Foundation has been reporting tumor mutational burden as part of its NGS test. And last year at this same meeting the company presented data from more than 60,000 patients' samples and showed that tumor mutational burden was particularly high in samples with mismatch repair deficiency.
To date, there hasn't been a large-scale evaluation of the predictive value of TMB in the real-world setting, Agarwala said. However, the information in the database does appear to show that TMB predicts response to immunotherapy. Foundation has said it plans to seek premarket approval for FoundationOne, which includes analysis of microsatellite instability, tumor mutational burden, and major mismatch repair genes as a pan-cancer, universal companion diagnostic.

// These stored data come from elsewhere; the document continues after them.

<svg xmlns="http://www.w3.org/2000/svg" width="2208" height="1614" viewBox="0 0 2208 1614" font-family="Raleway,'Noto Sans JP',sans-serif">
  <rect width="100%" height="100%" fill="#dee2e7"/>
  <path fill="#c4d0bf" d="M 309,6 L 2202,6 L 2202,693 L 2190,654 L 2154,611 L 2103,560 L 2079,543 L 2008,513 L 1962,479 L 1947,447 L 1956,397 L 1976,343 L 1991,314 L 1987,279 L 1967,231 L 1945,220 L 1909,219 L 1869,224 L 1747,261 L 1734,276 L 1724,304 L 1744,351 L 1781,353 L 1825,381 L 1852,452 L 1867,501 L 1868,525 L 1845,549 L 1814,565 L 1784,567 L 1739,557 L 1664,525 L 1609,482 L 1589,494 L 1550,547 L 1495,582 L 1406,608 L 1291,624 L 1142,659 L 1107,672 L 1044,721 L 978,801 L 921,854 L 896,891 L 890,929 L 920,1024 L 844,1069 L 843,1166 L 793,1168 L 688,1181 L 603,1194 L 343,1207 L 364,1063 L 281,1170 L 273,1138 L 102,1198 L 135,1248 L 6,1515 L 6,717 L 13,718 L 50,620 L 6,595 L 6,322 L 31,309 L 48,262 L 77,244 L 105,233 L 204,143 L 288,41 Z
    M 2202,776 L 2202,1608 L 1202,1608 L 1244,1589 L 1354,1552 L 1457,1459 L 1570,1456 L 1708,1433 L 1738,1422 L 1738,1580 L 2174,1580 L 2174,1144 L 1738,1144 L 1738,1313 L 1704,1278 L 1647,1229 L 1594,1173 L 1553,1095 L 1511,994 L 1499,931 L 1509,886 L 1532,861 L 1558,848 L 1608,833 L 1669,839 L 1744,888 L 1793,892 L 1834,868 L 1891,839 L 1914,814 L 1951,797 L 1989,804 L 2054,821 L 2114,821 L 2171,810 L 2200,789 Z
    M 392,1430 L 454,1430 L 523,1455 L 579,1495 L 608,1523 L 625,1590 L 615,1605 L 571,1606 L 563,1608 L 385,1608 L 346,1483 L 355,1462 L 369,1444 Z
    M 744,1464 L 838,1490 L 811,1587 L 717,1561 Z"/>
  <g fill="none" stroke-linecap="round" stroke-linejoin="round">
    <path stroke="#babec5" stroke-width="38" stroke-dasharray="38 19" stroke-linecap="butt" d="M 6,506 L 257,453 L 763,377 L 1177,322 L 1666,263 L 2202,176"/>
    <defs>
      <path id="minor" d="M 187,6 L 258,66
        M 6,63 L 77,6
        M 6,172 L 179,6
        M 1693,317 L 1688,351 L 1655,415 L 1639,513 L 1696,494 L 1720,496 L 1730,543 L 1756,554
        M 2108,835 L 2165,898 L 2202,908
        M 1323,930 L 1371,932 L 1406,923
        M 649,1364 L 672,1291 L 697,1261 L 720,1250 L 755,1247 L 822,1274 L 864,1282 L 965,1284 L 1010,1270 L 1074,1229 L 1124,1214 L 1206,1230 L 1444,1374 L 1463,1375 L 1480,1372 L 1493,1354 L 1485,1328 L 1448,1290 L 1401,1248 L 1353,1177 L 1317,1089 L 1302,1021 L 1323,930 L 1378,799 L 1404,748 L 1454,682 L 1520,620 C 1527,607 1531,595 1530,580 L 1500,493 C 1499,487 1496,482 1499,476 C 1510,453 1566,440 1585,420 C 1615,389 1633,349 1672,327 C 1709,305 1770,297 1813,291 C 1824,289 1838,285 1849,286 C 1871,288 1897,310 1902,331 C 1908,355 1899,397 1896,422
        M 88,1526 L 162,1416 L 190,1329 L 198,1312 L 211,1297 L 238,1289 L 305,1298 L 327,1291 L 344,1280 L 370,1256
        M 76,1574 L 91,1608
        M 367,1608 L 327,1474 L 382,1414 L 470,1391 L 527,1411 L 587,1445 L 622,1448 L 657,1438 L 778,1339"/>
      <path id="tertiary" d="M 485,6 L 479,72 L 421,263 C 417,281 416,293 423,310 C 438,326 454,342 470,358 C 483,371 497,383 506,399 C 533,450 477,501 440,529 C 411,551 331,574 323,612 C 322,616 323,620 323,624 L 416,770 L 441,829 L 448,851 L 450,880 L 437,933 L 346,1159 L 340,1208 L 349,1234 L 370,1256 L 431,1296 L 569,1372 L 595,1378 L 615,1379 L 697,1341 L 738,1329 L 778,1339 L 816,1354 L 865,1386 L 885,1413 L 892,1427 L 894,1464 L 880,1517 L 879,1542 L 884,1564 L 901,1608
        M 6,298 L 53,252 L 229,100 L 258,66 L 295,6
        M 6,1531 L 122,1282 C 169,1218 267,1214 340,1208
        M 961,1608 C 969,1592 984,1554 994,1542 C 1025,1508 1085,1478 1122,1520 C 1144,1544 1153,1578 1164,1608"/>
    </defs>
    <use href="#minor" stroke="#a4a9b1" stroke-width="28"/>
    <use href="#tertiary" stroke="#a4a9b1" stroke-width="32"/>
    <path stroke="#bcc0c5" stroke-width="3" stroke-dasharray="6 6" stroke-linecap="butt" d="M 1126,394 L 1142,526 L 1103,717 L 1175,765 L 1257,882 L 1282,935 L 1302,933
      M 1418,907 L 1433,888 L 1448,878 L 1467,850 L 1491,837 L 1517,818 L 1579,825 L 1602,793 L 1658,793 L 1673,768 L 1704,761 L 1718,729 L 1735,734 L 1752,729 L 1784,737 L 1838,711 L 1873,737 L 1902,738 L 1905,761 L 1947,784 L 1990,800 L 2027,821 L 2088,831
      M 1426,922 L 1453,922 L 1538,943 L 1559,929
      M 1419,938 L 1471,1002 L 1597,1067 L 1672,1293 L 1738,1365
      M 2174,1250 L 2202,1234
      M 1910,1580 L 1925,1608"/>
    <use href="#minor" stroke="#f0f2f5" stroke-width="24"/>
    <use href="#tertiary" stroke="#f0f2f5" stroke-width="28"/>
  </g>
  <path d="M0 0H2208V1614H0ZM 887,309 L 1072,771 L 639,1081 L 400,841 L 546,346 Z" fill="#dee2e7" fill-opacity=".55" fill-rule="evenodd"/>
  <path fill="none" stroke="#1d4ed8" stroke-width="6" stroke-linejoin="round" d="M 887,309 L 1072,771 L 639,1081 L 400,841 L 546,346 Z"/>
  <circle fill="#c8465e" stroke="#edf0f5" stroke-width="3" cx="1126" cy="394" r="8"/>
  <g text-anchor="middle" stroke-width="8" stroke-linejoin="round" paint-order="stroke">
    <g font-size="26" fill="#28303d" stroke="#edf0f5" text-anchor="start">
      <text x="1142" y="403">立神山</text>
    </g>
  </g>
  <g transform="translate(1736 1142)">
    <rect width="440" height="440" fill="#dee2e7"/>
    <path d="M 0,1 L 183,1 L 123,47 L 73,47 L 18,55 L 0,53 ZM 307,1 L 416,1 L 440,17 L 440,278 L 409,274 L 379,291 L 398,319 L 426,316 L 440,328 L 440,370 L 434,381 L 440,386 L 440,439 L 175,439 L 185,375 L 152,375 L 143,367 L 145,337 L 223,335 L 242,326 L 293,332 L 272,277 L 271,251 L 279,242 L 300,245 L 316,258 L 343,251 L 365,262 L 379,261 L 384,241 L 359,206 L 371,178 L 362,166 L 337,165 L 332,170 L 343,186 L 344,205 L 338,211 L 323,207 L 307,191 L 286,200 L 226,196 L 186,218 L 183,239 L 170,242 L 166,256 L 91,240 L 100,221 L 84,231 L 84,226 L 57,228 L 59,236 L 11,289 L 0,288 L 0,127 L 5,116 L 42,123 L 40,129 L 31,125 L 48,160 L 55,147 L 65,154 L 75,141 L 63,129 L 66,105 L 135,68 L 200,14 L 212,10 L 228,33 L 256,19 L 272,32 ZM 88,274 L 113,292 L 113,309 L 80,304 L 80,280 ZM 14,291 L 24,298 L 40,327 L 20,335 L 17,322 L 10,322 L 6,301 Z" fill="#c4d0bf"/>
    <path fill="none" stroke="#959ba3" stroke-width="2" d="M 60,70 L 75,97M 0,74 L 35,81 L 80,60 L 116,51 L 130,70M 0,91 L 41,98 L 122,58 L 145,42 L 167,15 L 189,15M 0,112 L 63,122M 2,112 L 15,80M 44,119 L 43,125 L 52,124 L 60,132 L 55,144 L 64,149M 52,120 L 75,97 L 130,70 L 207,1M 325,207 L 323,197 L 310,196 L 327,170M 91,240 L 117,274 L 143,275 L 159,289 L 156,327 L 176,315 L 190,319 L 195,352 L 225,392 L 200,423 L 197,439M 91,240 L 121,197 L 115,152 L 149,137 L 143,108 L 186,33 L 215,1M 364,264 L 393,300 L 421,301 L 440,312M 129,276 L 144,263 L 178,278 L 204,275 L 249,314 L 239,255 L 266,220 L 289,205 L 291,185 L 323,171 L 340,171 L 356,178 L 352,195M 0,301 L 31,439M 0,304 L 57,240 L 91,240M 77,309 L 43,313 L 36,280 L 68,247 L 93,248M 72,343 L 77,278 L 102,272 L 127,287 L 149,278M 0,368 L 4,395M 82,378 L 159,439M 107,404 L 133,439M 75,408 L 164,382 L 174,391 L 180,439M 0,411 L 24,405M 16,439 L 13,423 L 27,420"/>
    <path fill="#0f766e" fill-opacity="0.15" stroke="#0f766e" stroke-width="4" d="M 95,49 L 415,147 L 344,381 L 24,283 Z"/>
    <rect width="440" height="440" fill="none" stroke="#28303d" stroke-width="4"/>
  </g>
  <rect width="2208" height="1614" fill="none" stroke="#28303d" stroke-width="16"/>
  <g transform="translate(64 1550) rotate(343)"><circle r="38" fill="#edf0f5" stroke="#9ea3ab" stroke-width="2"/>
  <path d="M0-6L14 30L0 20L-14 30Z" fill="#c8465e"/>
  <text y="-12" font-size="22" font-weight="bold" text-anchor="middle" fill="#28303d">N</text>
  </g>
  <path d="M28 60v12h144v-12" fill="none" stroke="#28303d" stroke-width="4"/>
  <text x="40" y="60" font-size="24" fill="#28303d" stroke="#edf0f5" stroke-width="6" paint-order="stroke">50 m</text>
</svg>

Experts who aren't yet convinced that the current evidence backs genomic profiling of all cancer patients would likely point out that the analysis of the Clinico-Genomic Database was restricted to NSCLC patients, a population that has a number of precision oncology options, and therefore, the findings from this study can't be broadly applicable in cancer. Furthermore, despite the availability of genomic profiling and precision medicine approaches in cancer, median five-year survival in advanced NSCLC is still low ― 5 percent for Stage IIIb and 14 percent for Stage IIIa disease.
Genomic profiling doesn't always benefit cancer patients, Agarwala acknowledged. Nearly a third of NSCLC patients are too sick at the time of their diagnosis to receive systemic therapy, and others may have alterations that aren't well understood or have targeted treatments associated with them. But even if they might not get precision medicine based on their tumor genomic profile, Agarwala said that this information can improve understanding of the mutational landscape of cancer and advance research on new drugs.